该函数将两个文件保存到磁盘:-一个由CytoTRACE着色的2D嵌入图的pdf,以及(如果提供的话)表型标签和基因表达。-一个以制表符分隔的文本文件,其中包含CytoTRACE值- t-SNE嵌入表,如果提供,还包括表型标签和基因表达值。

当提供表型标签时,根据表型标签自动生成CytoTRACE箱图。

可视化与CytoTRACE相关的基因

生成条形图以可视化与CytoTRACE相关的基因。plotCytoGenes函数至少接受一个由CytoTRACE或iCytoTRACE函数生成的列表对象作为输入。用户还可以指定要显示的基因数量和颜色。

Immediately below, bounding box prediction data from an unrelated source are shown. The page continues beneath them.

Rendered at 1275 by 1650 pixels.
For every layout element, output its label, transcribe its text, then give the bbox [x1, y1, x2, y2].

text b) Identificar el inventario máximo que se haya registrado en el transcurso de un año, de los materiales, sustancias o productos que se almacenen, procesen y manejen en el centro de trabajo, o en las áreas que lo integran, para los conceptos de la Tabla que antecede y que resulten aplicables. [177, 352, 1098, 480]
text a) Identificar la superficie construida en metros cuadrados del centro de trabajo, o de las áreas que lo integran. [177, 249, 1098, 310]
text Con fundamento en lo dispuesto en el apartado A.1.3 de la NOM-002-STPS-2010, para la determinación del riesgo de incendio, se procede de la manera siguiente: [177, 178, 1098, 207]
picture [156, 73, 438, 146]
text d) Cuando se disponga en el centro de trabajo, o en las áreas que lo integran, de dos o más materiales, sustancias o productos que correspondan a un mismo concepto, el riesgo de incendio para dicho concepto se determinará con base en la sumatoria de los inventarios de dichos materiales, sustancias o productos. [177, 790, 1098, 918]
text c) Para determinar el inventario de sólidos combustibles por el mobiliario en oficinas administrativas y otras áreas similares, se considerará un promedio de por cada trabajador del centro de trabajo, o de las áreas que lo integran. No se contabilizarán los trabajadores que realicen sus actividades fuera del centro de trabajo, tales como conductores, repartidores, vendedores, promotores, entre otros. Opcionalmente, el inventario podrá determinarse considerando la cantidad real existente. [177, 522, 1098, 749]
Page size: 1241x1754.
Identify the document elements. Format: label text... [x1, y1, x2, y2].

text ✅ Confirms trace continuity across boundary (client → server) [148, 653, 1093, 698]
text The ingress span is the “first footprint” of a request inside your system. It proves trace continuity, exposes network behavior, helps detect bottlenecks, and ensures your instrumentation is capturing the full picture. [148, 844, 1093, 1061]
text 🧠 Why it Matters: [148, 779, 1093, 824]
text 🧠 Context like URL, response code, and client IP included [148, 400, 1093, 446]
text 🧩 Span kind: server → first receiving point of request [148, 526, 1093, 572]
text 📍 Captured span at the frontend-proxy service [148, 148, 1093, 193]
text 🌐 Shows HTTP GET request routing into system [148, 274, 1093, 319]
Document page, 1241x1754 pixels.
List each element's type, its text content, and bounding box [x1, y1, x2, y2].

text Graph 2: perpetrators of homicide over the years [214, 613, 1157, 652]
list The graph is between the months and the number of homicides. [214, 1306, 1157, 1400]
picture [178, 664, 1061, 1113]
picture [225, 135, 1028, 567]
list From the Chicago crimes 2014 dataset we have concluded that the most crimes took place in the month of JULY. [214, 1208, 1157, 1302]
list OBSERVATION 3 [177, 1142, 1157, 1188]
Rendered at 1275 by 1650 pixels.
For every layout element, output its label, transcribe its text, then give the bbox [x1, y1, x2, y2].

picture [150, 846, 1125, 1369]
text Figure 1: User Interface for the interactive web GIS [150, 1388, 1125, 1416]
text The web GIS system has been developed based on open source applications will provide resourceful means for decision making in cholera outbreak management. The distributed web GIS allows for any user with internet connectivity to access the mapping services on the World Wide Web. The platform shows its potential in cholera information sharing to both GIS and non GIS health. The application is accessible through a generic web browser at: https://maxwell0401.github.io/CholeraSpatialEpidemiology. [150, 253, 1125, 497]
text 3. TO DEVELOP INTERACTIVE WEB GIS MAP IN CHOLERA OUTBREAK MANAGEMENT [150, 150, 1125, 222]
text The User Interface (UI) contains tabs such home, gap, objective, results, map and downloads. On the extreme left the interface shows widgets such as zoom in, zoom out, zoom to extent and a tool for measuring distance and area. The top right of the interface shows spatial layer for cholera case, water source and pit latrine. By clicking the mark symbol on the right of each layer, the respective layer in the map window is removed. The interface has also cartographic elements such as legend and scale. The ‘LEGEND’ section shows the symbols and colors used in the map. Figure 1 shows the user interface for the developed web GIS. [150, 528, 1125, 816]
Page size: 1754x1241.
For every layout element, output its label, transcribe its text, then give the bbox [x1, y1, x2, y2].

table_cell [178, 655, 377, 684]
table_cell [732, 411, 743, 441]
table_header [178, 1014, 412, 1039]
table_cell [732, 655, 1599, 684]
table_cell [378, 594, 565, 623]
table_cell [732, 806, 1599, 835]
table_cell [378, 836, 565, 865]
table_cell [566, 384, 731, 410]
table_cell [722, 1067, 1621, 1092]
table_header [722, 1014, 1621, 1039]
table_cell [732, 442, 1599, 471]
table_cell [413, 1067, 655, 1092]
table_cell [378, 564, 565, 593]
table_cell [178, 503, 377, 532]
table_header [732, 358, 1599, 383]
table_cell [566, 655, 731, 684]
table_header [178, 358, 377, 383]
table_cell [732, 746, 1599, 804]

plotCytoGenes(results, numOfGenes = 10)

该函数将一个文件保存到磁盘:条形图的pdf,根据与CytoTRACE的相关性表明与分化程度最低和分化程度最高的细胞相关的基因。

网页版使用教程

官网 :https://cytotrace.stanford.edu/

Load pre-computed datasets

导航到网站上的Run选项卡,单击页面右上角预计算数据集下面的栏。

现在应该看到一个下拉菜单,其中列出了CytoTRACE已经分析过的42个数据集。每个数据集根据生物学主题和scRNA-seq平台(例如体外hESC (C1))命名,如下图所示:

一旦选择了要分析的数据集,单击如下所示的显示结果:

Analyze results I: Low-dimensional visualization

分析scRNA-seq数据的一种有用方法是可视化数据的低维嵌入

提供了两个选项来可视化scRNA-seq数据:

  1. 二维可视化

  2. 三维可视化

还提供了三种降维方案:

  1. t-分布式随机邻居嵌入(t-SNE)与Rtsne (R包)

  2. Force Atlas 2 with fa2 (Python包)

  3. 统一流形逼近和投影(UMAP)与UMAP (Python包)

还为颜色嵌入提供了三个选项:

  1. CytoTRACE值

  2. 表型(如果提供)

  3. 基因符号

用户可以使用页面左上角的菜单在这些选项之间切换

用CytoTRACE和表型着色的体外hESC (C1)数据集的t-SNE表示的二维示例:

用CytoTRACE和NANOG基因表达着色的体外hESC (C1)数据集的t-SNE表示的二维示例:

用CytoTRACE、表型和NANOG基因表达着色的体外hESC (C1)数据集的t-SNE表示的3D示例:

将鼠标悬停在细胞上方将显示一个框,详细描述了样本名称、t-SNE坐标、CytoTRACE值和表型(如果提供):


我们这期主要介绍细胞分化该怎么分析以及可视化,包括代码实现和网页版实现功能。目前单细胞测序的费用也在降低,单细胞系列可算是目前的测序神器.

References:

  1. Gulati GS, Sikandar SS, Wesche DJ, Manjunath A, Bharadwaj A, Berger MJ, Ilagan F, Kuo AH, Hsieh RW, Cai S, Zabala M, Scheeren FA, Lobo NA, Qian D, Yu FB, Dirbas FM, Clarke MF, Newman AM. Single-cell transcriptional diversity is a hallmark of developmental potential. Science. 2020 Jan 24;367(6476):405-411. doi: 10.1126/science.aax0249. PMID: 31974247; PMCID: PMC7694873.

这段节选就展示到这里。